### Exercise description
Write out again, please, the records below from the first line to the line holding "Document page, 1500x844 pixels.", inclusive, and nothing else.

### Data in this exercise
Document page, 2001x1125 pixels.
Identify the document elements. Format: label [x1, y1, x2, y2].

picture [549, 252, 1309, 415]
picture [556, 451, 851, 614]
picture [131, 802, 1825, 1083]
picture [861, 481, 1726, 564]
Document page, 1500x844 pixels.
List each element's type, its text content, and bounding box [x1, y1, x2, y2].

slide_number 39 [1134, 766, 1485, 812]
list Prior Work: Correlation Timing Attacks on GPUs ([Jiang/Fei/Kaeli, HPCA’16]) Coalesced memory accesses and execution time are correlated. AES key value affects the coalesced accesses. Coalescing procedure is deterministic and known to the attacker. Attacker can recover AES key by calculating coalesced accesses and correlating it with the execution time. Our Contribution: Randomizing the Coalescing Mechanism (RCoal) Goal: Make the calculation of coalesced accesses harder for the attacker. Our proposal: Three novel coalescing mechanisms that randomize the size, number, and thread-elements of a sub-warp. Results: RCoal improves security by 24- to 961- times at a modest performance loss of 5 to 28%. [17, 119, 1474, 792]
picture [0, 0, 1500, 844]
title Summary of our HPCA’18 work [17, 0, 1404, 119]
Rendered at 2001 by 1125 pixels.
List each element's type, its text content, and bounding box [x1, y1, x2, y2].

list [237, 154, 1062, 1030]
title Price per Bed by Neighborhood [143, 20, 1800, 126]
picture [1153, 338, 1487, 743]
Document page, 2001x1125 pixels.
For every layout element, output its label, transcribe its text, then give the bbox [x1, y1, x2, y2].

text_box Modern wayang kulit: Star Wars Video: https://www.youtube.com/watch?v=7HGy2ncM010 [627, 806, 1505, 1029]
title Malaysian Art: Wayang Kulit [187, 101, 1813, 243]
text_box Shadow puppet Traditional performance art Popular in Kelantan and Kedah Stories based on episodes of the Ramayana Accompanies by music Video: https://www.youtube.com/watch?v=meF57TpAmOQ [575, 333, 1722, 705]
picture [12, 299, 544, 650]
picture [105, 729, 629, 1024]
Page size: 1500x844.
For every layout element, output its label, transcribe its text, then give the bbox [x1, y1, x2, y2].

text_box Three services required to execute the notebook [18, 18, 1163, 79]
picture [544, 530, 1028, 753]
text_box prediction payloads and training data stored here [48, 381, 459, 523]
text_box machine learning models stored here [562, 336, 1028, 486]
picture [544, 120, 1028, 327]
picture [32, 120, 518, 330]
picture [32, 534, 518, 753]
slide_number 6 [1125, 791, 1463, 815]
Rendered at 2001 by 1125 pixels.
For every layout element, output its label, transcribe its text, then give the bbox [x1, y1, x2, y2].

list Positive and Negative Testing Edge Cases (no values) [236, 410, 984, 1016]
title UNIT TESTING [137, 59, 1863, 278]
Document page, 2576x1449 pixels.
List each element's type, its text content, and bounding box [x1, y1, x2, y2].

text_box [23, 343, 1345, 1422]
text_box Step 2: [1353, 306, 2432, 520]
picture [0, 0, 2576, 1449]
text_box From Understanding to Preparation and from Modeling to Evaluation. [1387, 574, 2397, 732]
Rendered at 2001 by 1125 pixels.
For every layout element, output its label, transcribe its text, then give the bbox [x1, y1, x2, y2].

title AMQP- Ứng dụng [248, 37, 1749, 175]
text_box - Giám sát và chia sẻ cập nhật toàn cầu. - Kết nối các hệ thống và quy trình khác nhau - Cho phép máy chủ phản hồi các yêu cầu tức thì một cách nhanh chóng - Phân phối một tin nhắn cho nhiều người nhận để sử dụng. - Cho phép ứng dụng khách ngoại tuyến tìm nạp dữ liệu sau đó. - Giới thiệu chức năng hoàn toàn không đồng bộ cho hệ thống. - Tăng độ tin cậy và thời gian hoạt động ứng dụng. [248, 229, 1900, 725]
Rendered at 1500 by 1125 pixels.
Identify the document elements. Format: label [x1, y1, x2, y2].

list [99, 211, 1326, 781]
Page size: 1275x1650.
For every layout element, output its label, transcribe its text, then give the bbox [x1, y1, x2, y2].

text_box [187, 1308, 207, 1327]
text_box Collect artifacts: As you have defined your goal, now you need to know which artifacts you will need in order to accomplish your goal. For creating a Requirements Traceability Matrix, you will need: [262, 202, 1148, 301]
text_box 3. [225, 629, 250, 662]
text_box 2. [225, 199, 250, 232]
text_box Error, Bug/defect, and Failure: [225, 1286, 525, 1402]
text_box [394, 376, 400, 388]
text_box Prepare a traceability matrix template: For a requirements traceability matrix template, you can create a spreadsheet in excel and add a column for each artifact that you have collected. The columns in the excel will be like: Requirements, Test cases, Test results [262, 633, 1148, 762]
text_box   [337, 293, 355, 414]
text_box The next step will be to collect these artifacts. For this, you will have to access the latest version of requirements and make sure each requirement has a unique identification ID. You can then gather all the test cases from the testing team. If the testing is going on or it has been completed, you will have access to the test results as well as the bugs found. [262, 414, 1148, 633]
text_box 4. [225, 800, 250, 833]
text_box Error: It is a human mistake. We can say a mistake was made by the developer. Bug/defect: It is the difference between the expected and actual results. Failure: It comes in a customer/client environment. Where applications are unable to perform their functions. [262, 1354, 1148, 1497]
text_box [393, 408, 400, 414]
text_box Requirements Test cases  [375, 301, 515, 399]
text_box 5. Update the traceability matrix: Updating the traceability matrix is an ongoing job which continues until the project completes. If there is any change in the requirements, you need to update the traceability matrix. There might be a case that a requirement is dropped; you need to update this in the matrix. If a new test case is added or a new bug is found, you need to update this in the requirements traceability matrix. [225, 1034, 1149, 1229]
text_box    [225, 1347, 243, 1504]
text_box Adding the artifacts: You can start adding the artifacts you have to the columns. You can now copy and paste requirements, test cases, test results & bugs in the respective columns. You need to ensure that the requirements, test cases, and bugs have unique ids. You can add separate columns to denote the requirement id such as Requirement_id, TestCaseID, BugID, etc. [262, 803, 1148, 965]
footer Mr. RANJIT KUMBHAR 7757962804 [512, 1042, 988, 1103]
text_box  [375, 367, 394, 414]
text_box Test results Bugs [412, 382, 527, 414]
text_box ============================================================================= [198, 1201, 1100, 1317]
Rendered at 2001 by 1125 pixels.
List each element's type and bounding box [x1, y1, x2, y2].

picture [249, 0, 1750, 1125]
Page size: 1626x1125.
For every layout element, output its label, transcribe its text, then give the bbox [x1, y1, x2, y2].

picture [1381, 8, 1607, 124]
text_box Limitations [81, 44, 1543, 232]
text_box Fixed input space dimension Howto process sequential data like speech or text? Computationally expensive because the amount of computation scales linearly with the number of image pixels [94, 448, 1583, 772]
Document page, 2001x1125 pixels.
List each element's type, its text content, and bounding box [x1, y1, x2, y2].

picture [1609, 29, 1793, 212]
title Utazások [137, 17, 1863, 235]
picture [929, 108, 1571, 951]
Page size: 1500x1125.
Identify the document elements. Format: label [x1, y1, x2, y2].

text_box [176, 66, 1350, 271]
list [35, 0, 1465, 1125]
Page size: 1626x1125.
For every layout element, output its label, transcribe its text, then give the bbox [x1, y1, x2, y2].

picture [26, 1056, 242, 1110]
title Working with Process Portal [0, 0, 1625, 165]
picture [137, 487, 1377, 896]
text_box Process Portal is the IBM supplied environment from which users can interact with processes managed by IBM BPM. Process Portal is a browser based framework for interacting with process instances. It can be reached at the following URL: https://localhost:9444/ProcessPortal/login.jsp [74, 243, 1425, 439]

### Written response
Document page, 2001x1125 pixels.
Identify the document elements. Format: label [x1, y1, x2, y2].

picture [549, 252, 1309, 415]
picture [556, 451, 851, 614]
picture [131, 802, 1825, 1083]
picture [861, 481, 1726, 564]
Document page, 1500x844 pixels.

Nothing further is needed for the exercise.